▶ _EXERCISE AIM_
The lines from the top of the data down to the line with "of high-grade adenocarcinoma" should be repeated exactly, both ends included.

▶ _INPUT_
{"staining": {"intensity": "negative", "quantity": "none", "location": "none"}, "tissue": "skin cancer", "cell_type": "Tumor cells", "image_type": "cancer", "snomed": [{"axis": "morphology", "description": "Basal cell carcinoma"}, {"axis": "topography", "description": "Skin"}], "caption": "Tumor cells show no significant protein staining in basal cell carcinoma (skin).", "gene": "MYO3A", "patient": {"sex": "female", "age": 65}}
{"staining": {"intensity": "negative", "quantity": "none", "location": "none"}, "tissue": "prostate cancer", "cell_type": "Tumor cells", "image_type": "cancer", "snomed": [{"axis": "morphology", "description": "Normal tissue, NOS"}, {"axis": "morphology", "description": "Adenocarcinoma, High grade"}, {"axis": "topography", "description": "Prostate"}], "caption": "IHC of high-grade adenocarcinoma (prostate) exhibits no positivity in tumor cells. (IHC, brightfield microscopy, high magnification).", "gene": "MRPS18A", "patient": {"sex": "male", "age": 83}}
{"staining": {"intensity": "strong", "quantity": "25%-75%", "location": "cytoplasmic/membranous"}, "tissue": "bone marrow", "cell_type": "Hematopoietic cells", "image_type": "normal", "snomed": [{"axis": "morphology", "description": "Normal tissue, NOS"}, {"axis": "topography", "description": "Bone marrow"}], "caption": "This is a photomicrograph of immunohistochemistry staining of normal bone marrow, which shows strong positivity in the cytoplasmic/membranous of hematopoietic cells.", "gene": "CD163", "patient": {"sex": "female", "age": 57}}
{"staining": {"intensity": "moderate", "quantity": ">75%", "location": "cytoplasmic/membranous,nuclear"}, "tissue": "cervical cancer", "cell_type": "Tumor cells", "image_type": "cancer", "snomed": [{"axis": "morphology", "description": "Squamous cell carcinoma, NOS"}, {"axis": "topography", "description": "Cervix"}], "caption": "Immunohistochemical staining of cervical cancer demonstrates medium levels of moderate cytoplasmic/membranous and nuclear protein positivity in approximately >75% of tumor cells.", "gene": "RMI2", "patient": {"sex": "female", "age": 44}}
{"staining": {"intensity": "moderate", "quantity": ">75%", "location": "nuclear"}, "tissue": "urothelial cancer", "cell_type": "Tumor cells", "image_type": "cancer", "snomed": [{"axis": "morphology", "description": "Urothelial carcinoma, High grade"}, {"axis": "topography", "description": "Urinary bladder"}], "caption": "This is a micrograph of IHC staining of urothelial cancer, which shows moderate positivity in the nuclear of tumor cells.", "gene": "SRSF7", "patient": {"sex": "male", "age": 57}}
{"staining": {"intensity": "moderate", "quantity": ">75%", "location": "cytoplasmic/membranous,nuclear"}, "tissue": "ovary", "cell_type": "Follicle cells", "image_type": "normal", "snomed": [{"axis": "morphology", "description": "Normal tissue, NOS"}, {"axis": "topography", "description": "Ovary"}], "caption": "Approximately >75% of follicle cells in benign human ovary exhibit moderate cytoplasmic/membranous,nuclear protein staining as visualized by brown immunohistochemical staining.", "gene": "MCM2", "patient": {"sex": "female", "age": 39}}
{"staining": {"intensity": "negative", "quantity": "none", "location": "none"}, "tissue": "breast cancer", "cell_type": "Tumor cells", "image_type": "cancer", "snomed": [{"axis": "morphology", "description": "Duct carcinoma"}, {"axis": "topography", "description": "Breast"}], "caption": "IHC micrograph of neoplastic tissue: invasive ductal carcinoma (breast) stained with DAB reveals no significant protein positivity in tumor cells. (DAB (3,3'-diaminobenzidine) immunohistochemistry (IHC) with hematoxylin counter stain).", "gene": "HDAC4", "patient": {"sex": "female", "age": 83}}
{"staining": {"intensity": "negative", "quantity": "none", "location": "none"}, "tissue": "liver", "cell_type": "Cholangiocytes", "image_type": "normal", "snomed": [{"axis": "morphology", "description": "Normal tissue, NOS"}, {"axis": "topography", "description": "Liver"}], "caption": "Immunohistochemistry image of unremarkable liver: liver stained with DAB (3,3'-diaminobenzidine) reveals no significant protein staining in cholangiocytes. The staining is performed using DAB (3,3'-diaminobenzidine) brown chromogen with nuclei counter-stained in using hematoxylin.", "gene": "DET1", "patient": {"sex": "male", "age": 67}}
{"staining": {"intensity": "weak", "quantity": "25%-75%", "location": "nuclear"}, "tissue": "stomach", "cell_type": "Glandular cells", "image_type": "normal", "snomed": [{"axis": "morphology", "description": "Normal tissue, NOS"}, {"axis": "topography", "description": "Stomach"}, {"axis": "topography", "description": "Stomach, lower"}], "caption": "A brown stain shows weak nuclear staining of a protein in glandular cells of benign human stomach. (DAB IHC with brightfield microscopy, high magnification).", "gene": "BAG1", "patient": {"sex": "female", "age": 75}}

▶ _ANSWER TO THE PROBLEM_
{"staining": {"intensity": "negative", "quantity": "none", "location": "none"}, "tissue": "skin cancer", "cell_type": "Tumor cells", "image_type": "cancer", "snomed": [{"axis": "morphology", "description": "Basal cell carcinoma"}, {"axis": "topography", "description": "Skin"}], "caption": "Tumor cells show no significant protein staining in basal cell carcinoma (skin).", "gene": "MYO3A", "patient": {"sex": "female", "age": 65}}
{"staining": {"intensity": "negative", "quantity": "none", "location": "none"}, "tissue": "prostate cancer", "cell_type": "Tumor cells", "image_type": "cancer", "snomed": [{"axis": "morphology", "description": "Normal tissue, NOS"}, {"axis": "morphology", "description": "Adenocarcinoma, High grade"}, {"axis": "topography", "description": "Prostate"}], "caption": "IHC of high-grade adenocarcinoma (prostate) exhibits no positivity in tumor cells. (IHC, brightfield microscopy, high magnification).", "gene": "MRPS18A", "patient": {"sex": "male", "age": 83}}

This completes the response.